He counts the islands of Japan and discovers there are 7,000 more.

Japan discovered it had 7,000 more islands than he thought. A recent statement in the country found that their numbers were actually double what was previously known. The discovery took place thanks to the use of digital maps that allowed the exploration of 7,273 oases in the Sea of ​​Japan; this figure far exceeds the estimates of past studies dating back 35 years.

As CNN explained, digital mapping conducted by the Japan Geospatial Information Corporation (GSI) revealed a total of 14,125 islands; would only be 6,852.

How is such a difference possible? Given that they are scattered over an area of ​​370,000 square kilometers, often in an area regularly exposed to volcanic activity and extreme weather conditions, such a count is not as simple as it might seem. In a highly seismic archipelago like this, it is not unusual for new island formations to occur or for changes to occur in the area anyway.
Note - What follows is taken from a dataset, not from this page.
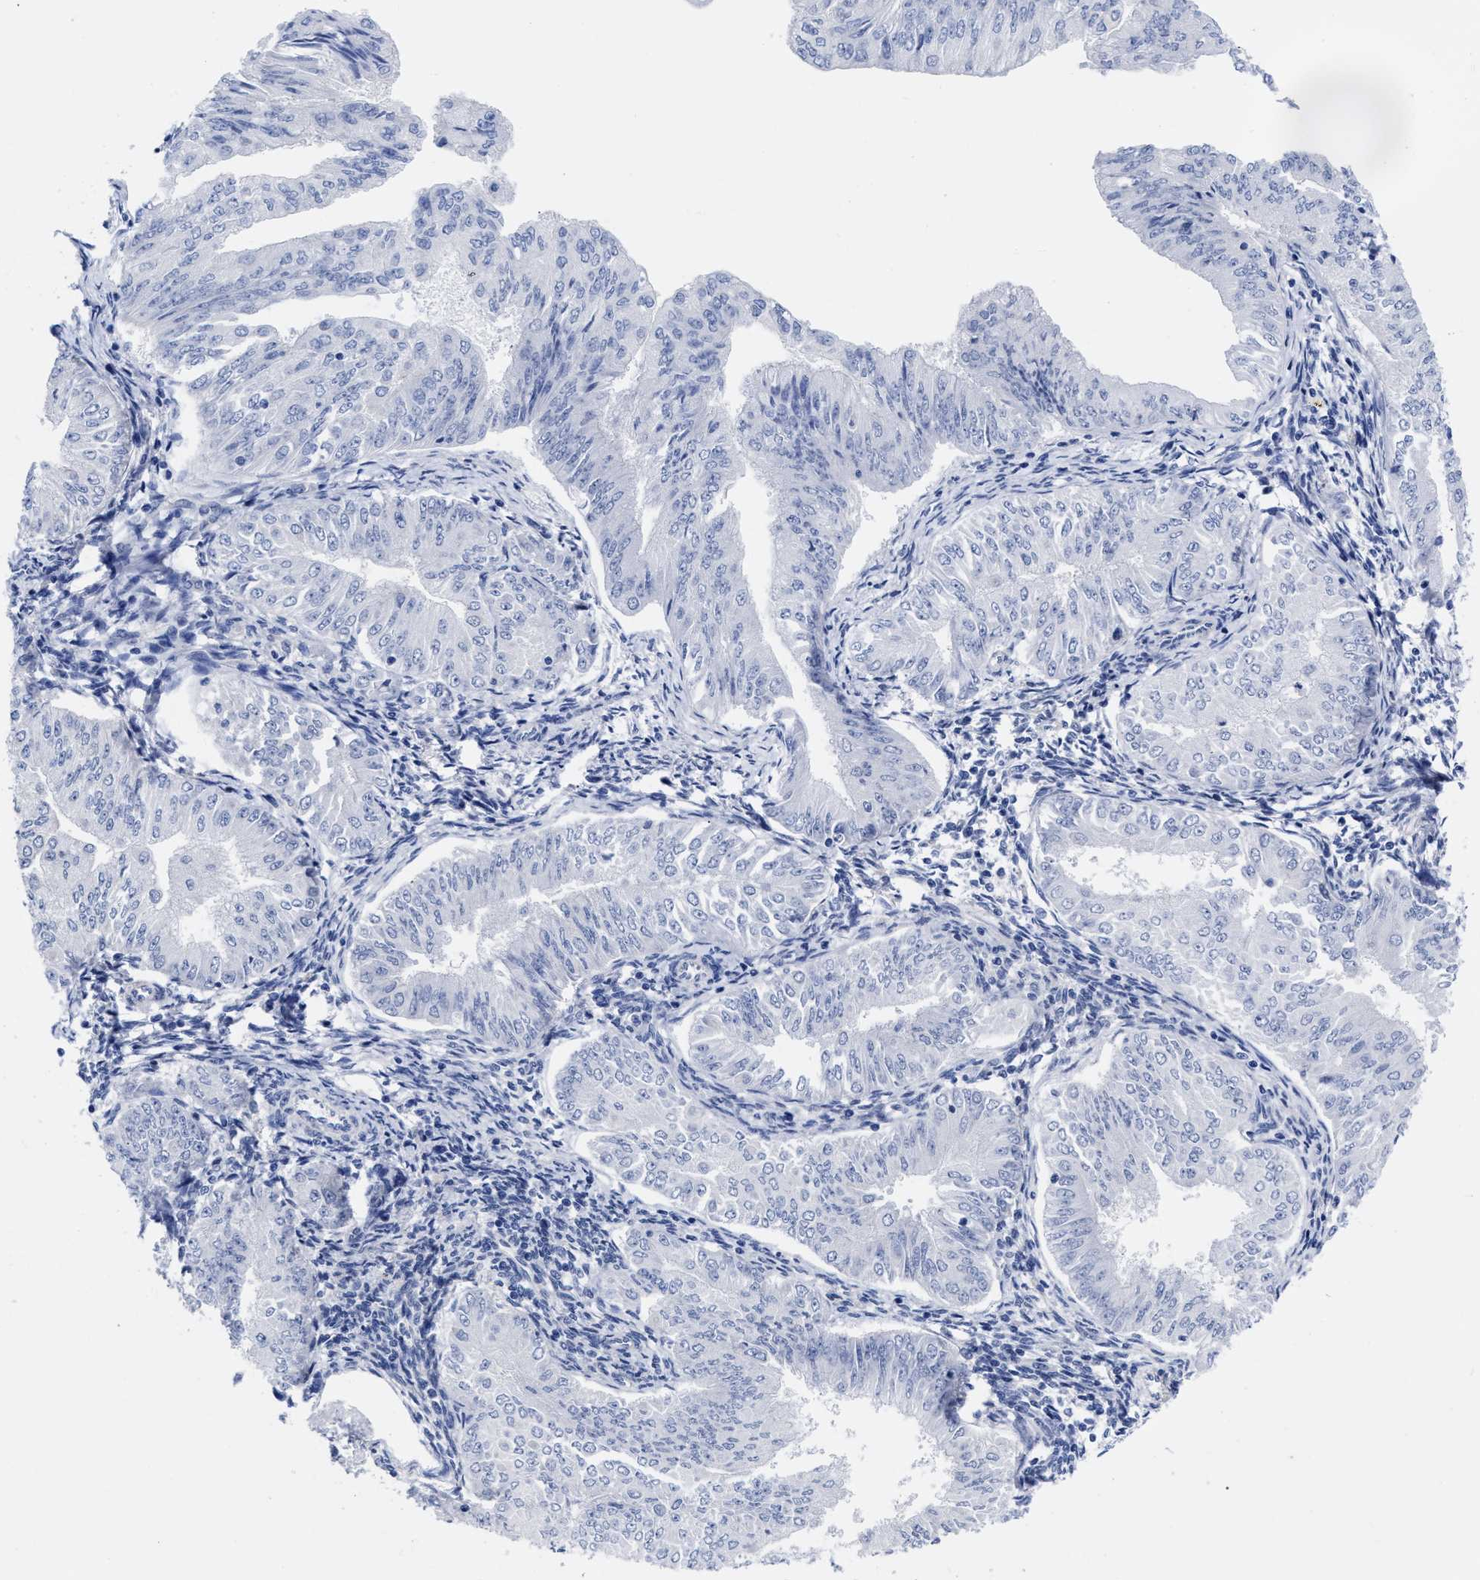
{"staining": {"intensity": "negative", "quantity": "none", "location": "none"}, "tissue": "endometrial cancer", "cell_type": "Tumor cells", "image_type": "cancer", "snomed": [{"axis": "morphology", "description": "Normal tissue, NOS"}, {"axis": "morphology", "description": "Adenocarcinoma, NOS"}, {"axis": "topography", "description": "Endometrium"}], "caption": "Immunohistochemistry photomicrograph of adenocarcinoma (endometrial) stained for a protein (brown), which reveals no staining in tumor cells. The staining was performed using DAB (3,3'-diaminobenzidine) to visualize the protein expression in brown, while the nuclei were stained in blue with hematoxylin (Magnification: 20x).", "gene": "IRAG2", "patient": {"sex": "female", "age": 53}}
It should also be noted that the last census dates back to 1987 and was made with paper maps and analog instruments, which are less accurate than the digital ones available today. That’s why in 2021 the Liberal Democrat Party asked for a new account, and this led to incredible numbers. The size criterion used for the census remained the same: all natural land areas with a circumference of at least 100 meters (330 feet), excluding artificially reclaimed land, are considered.

However, this week GSI highlighted that the important discovery did not include any land (or water) expansion of the country: given the region’s volcanic features, such a large number of new islands means that these are mostly very small formations of the region’s geological structures already considered. does not change size.

In addition, Tokyo’s claims over other territories currently attributed to Russia, such as the southern Kuril Islands and the Senkaku Islands currently under Chinese rule, go back to a conflict in WWII. Meanwhile, the country is also in dispute with South Korea over a group of islets known as the “Liancourt rocks”, which Seoul calls “Dodko” and Tokyo’s “Takeshima”. Both states have been demanding the right to impose their authority for years.